Helm Chart and Zero-Downtime Rolling Upgrades

Upgrading an in-memory database in production is nerve-wracking. Losing a pod means losing cached state. ZeptoDB’s Helm chart is designed around one principle: never reduce capacity during a rollout.

Helm Chart Structure

The chart lives in helm/zeptodb/ and converts the previous monolithic deployment.yaml into parameterized templates:

Template	Purpose
`deployment.yaml`	Rolling update strategy, pod anti-affinity, config checksum
`service.yaml`	LoadBalancer + headless service
`configmap.yaml`	Server configuration from values
`pvc.yaml`	Persistent storage (conditional)
`hpa.yaml`	Horizontal Pod Autoscaler (conditional)
`pdb.yaml`	PodDisruptionBudget (conditional)
`servicemonitor.yaml`	Prometheus Operator integration (conditional)

A single values.yaml drives both standalone and distributed mode via the cluster.enabled toggle. Cluster ports (RPC, heartbeat) are only exposed when clustering is on.

Zero-Downtime Strategy

The core of the rolling update configuration:

strategy:
  type: RollingUpdate
  rollingUpdate:
    maxSurge: 1
    maxUnavailable: 0

maxUnavailable: 0 is the key. Kubernetes must bring up a new pod and confirm it’s ready before terminating an old one. Combined with preStop sleep, this ensures in-flight queries complete before the old pod shuts down.

Why This Matters for In-Memory Databases

Losing a pod = losing cached state (RDB partitions, active queries)
HFT workloads cannot tolerate even brief capacity reduction
maxSurge: 1 means at most one extra pod during rollout — controlled resource usage

PodDisruptionBudget

apiVersion: policy/v1
kind: PodDisruptionBudget
spec:
  minAvailable: 2
  selector:
    matchLabels:
      app: zeptodb

Without a PDB, kubectl drain during node maintenance can kill quorum. With minAvailable: 2, Kubernetes blocks eviction if it would drop below two healthy pods.
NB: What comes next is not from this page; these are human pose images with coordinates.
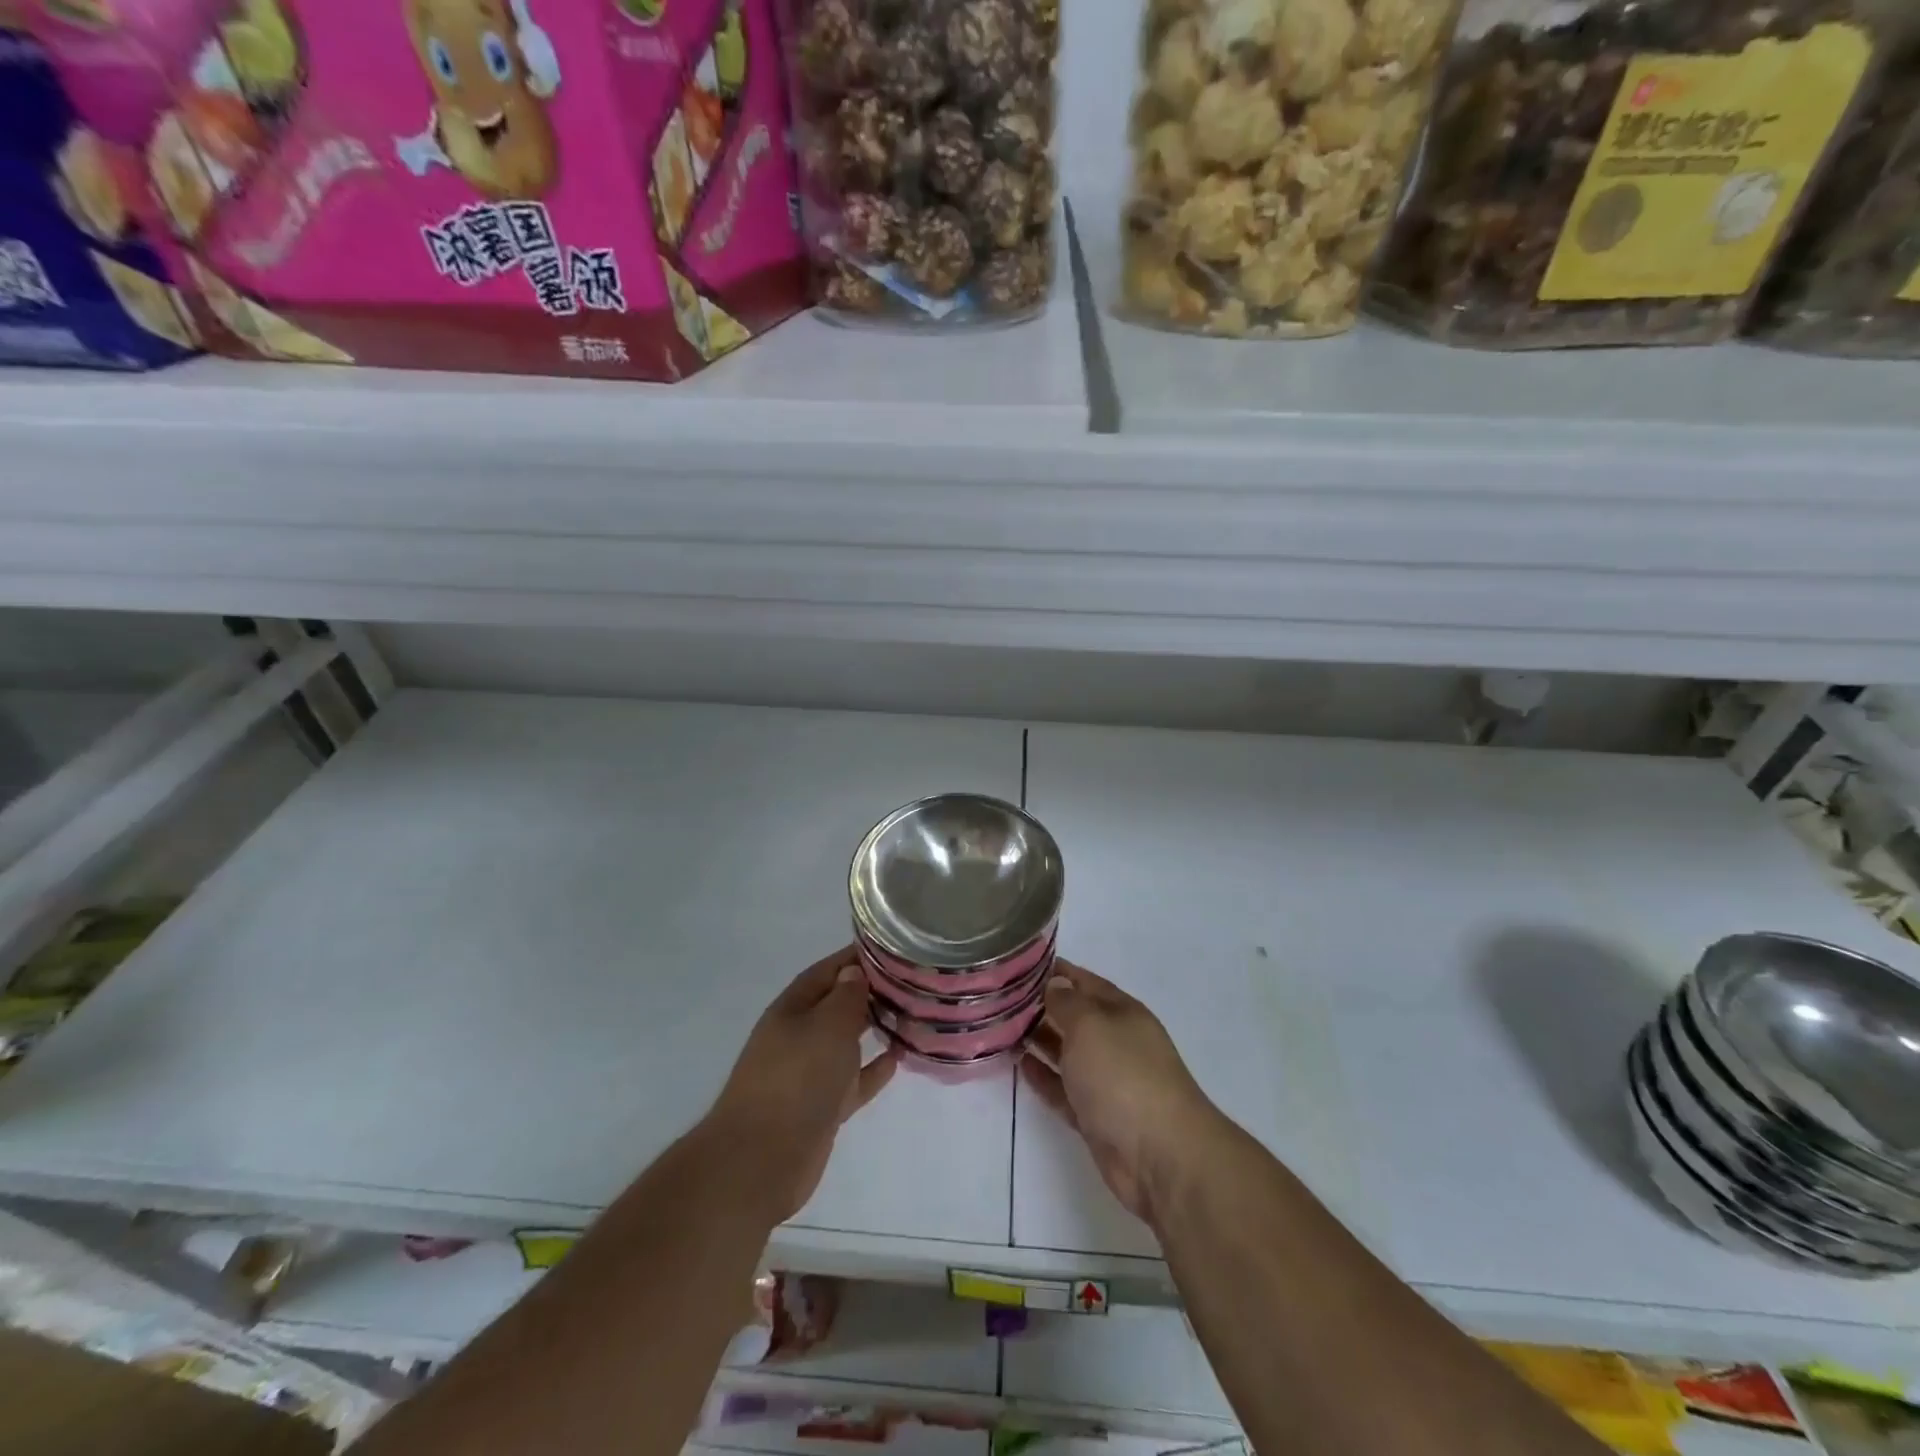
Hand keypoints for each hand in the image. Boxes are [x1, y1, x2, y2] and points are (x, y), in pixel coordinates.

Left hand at [707, 947, 897, 1223]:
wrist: (762, 1159)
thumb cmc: (797, 1078)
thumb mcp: (827, 1025)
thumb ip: (846, 996)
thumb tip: (853, 971)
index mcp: (792, 1008)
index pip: (827, 970)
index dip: (854, 957)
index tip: (889, 949)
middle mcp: (798, 1035)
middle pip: (837, 1005)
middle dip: (869, 992)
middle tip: (909, 982)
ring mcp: (809, 1073)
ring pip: (846, 1042)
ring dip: (874, 1028)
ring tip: (910, 1015)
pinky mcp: (821, 1107)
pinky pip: (853, 1080)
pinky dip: (873, 1069)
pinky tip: (898, 1058)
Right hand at [1021, 961, 1220, 1227]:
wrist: (1160, 1156)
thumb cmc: (1123, 1075)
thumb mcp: (1090, 1025)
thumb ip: (1066, 1003)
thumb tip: (1054, 985)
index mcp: (1121, 1012)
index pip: (1083, 981)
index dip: (1054, 971)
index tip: (1018, 965)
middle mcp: (1115, 1041)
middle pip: (1074, 1016)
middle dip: (1041, 1005)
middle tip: (1001, 998)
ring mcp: (1107, 1080)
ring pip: (1067, 1052)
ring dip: (1039, 1039)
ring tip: (1002, 1027)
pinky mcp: (1095, 1116)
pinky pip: (1063, 1088)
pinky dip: (1043, 1076)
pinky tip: (1019, 1064)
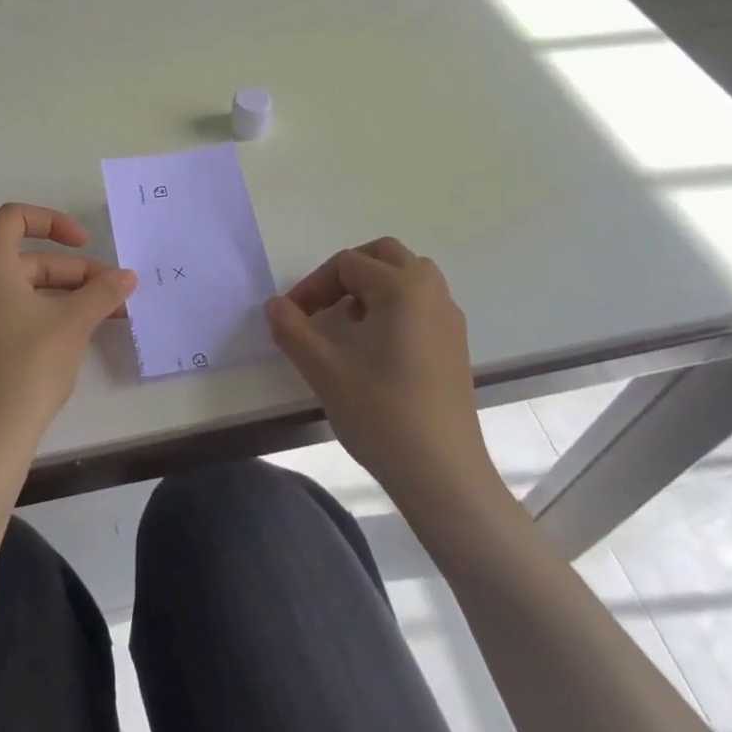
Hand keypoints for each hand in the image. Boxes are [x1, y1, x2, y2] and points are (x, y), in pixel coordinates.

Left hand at [0, 203, 136, 461]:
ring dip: (61, 294)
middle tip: (112, 294)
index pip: (16, 217)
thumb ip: (102, 291)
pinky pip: (2, 309)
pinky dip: (37, 311)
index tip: (86, 244)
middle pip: (23, 258)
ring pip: (16, 286)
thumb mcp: (73, 322)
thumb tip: (127, 277)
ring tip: (103, 315)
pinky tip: (71, 332)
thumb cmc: (26, 366)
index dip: (55, 222)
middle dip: (72, 272)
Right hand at [266, 238, 498, 501]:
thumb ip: (292, 329)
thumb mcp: (323, 368)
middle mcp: (432, 292)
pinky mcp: (456, 345)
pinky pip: (422, 303)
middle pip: (385, 255)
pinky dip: (394, 306)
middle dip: (347, 271)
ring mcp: (449, 319)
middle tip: (322, 303)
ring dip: (373, 286)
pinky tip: (376, 347)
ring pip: (408, 277)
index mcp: (402, 288)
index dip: (312, 286)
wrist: (443, 475)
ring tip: (348, 321)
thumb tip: (275, 306)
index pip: (346, 264)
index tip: (291, 317)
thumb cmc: (381, 413)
This is critical for in-memory databases where state loss has real consequences.

Config Checksum Annotation

Kubernetes doesn’t restart pods when a ConfigMap changes. This is a common source of “I changed the config but nothing happened” issues.

The Helm chart solves this with a checksum annotation:

template:
  metadata:
    annotations:
      checksum/config: {{ include (print $.Template.BasePath "/configmap.yaml") . | sha256sum }}

When the ConfigMap content changes, the checksum changes, which triggers a rolling restart. Config-only updates get the same zero-downtime treatment as image upgrades.

Four Upgrade Strategies

1. Standard Release

helm upgrade zeptodb helm/zeptodb/ \
  --set image.tag=v1.2.0 \
  --wait --timeout 5m

Routine releases. Helm handles the rolling update automatically.

2. Config-Only Update

Change values in values.yaml and run helm upgrade. The checksum annotation detects the ConfigMap change and triggers a rolling restart — no image change needed.

3. Canary Deployment

For high-risk changes, deploy a separate Helm release:

# Deploy canary alongside production
helm install zeptodb-canary helm/zeptodb/ \
  --set image.tag=v2.0.0-rc1 \
  --set replicaCount=1

# Test canary, then promote
helm upgrade zeptodb helm/zeptodb/ --set image.tag=v2.0.0
helm uninstall zeptodb-canary

4. Cluster Mode Upgrade

Extended grace period for WAL replay and state recovery:

helm upgrade zeptodb helm/zeptodb/ \
  --set image.tag=v1.2.0 \
  --set cluster.enabled=true \
  --set terminationGracePeriodSeconds=120 \
  --wait --timeout 10m

Instant Rollback

# Check revision history
helm history zeptodb

# Rollback to previous revision
helm rollback zeptodb 3

Helm maintains revision history, so rollback is a single command. The same zero-downtime rolling update strategy applies in reverse.

Zero downtime

maxUnavailable: 0 ensures a new pod is ready before the old one terminates. No capacity reduction during rollout.

PDB protection

PodDisruptionBudget prevents node drain from killing quorum. minAvailable: 2 guarantees service continuity.

Auto config reload

ConfigMap checksum annotation triggers rolling restart on config changes — no manual pod deletion needed.

Instant rollback

Helm revision history enables single-command rollback with the same zero-downtime guarantees.